On 10/21/2019 7:40 AM, John Clark wrote:
On Sun, Oct 20, 2019 at 6:24 PM Bruce Kellett <[email protected] <mailto:[email protected]>> wrote:

    /> It seems that you think you will just see Young's interference
    fringes whatever you do *after* the record is made at the screen.
    But that is false,/


Like hell it is! Do you actually think Zeilinger and other experimental physicists claim they can make a photograph change before your eyes AFTER it has been taken like something out of Back To The Future? It was a fun movie but that's not the way things work.

    > as has been demonstrated in many experiments.


That statement is worse than false, you're talking logical nonsense. The photograph itself contains which way information, if the photo has no interference pattern then you know the photon went through one and only one slit, and if it does have a interference pattern then you know the photon went through both slits. So if you have the ability and really and truly want to destroy the which way information *_AFTER_* the photon hits the photographic plate (or screen) then you MUST destroy the photograph too and do so before anybody looks at it. In 1801 Thomas Young was not a fool and that's why he had no desire to destroy his screen *_BEFORE_ *he looked at it, and that's why he saw a interference pattern; but it's true if he had he would have not seen a interference pattern, he would not see anything at all because there would be no screen to look at because he destroyed it.

You apparently have still not read Carroll's blog.  He discusses exactly what happens when you erase the welche weg after the photons have hit the screen, and it doesn't involve erasing the photograph.


In figure 3  of the Xiao-song et al paper, Carroll's example is equivalent to noting, in the lower half of the figure which spot goes with which path, but then not partitioning the spot's into different curves.   They add to a flat line as in the upper figure.   But after the fact you can use the recorded information to recover the sinusoidal distributions.

Brent


    /> It does not matter whether you make the choice between
    which-way and quantum erasure before or after the photons hit the
    screen./


There is one difference and it's a rather large one. If you have no which way information at all (like Thomas Young) or if you make the erase/don't-erase decision *_AFTER_*  the photon passes the slits but *_BEFORE_* it hits your photographic plate or screen or electronic detector (like Zeilinger and other experimentalists in the 21st century) then your experiment produces data;  BUT if you really insist on erasing all the which way information *_AFTER_* the photon hits your photographic plate or screen or electronic detector then your experiment will produce NO data,

If will if you keep track of the erasure result for each point on the screen.  Although I'm curious about the implicit asymmetry in Carroll's example.

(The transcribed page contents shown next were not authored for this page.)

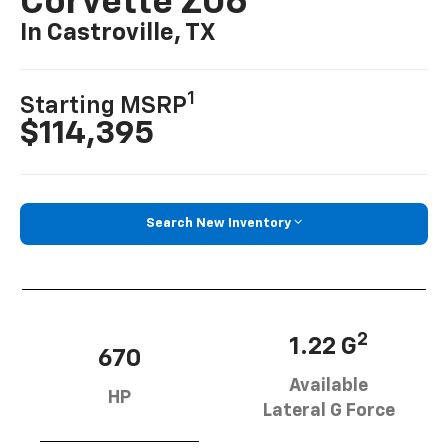
Corvette Z06
In Castroville, TX
1
Starting MSRP
$114,395
Search New Inventory
2
1.22 G
670
Available
HP
Lateral G Force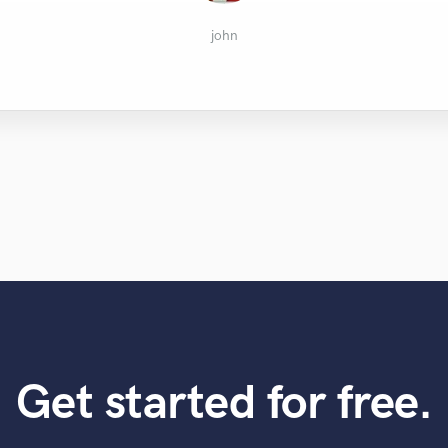
Terrell Burt
Austin B.
Hendrik
Dozenz
Karl
john
Get started for free.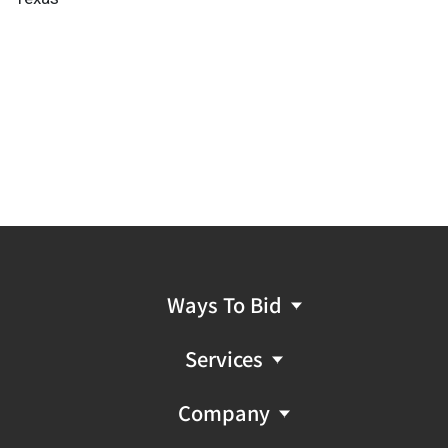
Ways To Bid
Services
Company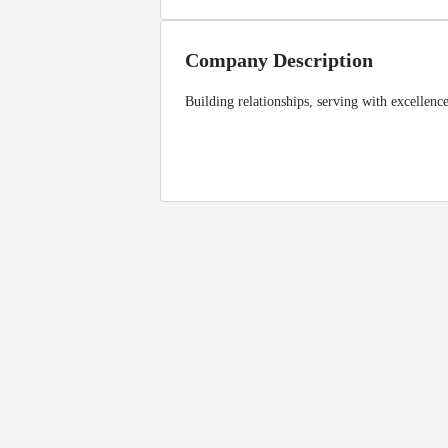
Company Description
Building relationships, serving with excellenc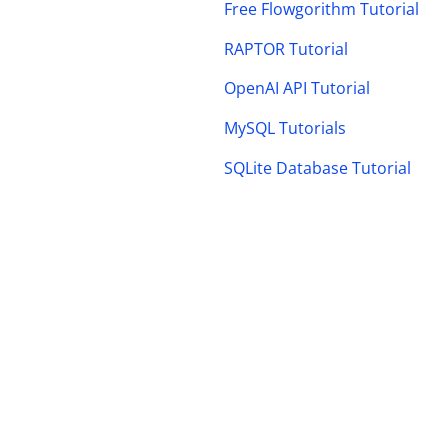
Free Flowgorithm Tutorial
RAPTOR Tutorial
OpenAI API Tutorial
MySQL Tutorials
SQLite Database Tutorial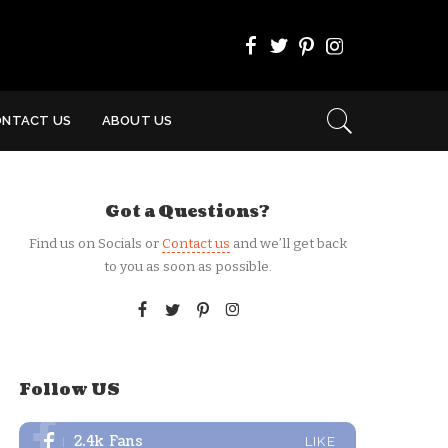
ONTACT US
ABOUT US
Got a Questions?
Find us on Socials or
Contact us
and we’ll get back
to you as soon as possible.
Follow US
2.4k
Fans
LIKE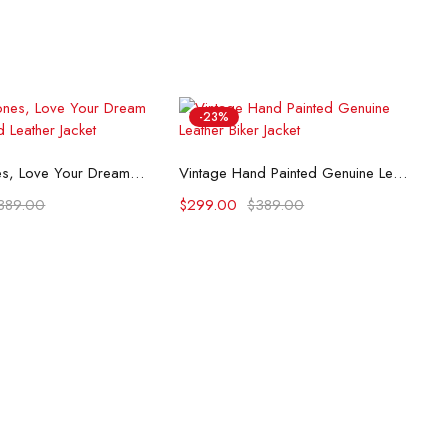
-23%
lect options
Select options
Rolling Stones, Love Your Dream Hand-Painted Leather Jacket
Vintage Hand Painted Genuine Leather Biker Jacket
389.00
$
299.00
$
389.00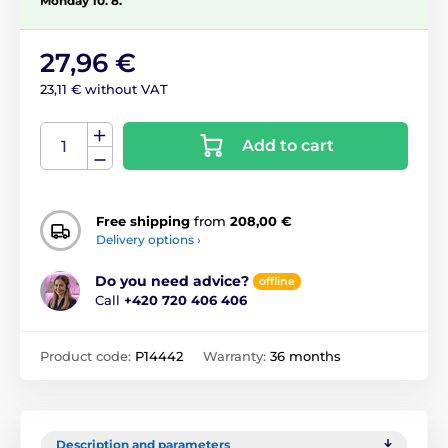
Monday 10. 8.
27,96 €
23,11 € without VAT
Add to cart
Free shipping
from
208,00 €
Delivery options ›
Do you need advice?
offline
Call
+420 720 406 406
Product code:
P14442
Warranty:
36 months
Description and parameters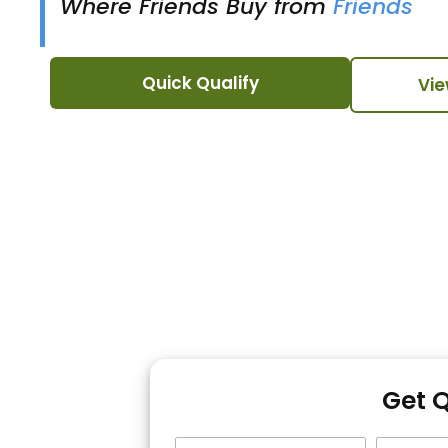
Where Friends Buy from
Friends
Quick Qualify
Vie
Get 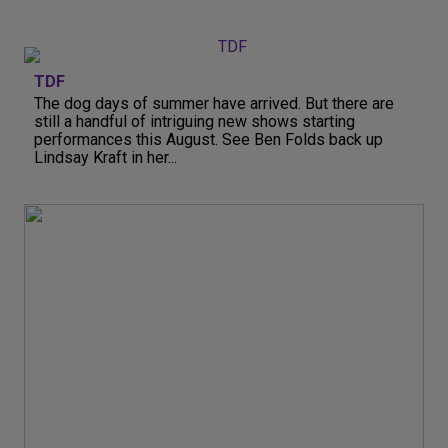
TDF
The dog days of summer have arrived. But there are
still a handful of intriguing new shows starting
performances this August. See Ben Folds back up
Lindsay Kraft in her...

not one bit of it, because you must destroy your photographic plate or screen or electronic detector. And you can't look at it before you destroy it because then you would have the which way information.

    />That is what the experiments of Zeilinger and his associates
    show. These are the experiments where the decision to erase or not
    were made 144 km away from the lab in which the interference
    measurement was made./


And why do you think the experimenters thought it was so important to make the distance between the slits and their detector that long? Because light is very fast and for practical reasons it takes time for experimenters to make the erase/don't-erase decision and it takes time to actually make the erasure, if the distance was as long as 144 km then even though light moves fast they still had enough time to do all that BEFORE the photons hit their interference measurement detector.

        >> If you place a polarizing filter oriented in the left-right
        direction over one slit and a polarizing filter oriented in
        the up-down direction over the other slit and shine a light
        through both slits and onto a screen you will not see a
        interference pattern on that screen because the filters ha ve
        encoded information onto the photons about which slit they
        went through. However if you then place a third polarizing
        filter, this time oriented at a intermediate 45 degree angle,
        after the slits but *_BEFORE_* the screen then "the
        interference pattern emerges from the apparent
        no-interference" because that 45 degree filter has erased the
        which way information that was encoded on the photons
        *_BEFORE_* any photons hit the screen that you're looking at.


    /> That is not the experimental set-up of the Zeilinger et al.
    assessment of delayed choice. Read the sources I have quoted......./


Yes Bruce you have quoted sources, but I am not at all impressed. I do not believe for one nanosecond you understand anything in them and I doubt if you've spent more than 45 seconds skimming a Wikipedia article about them.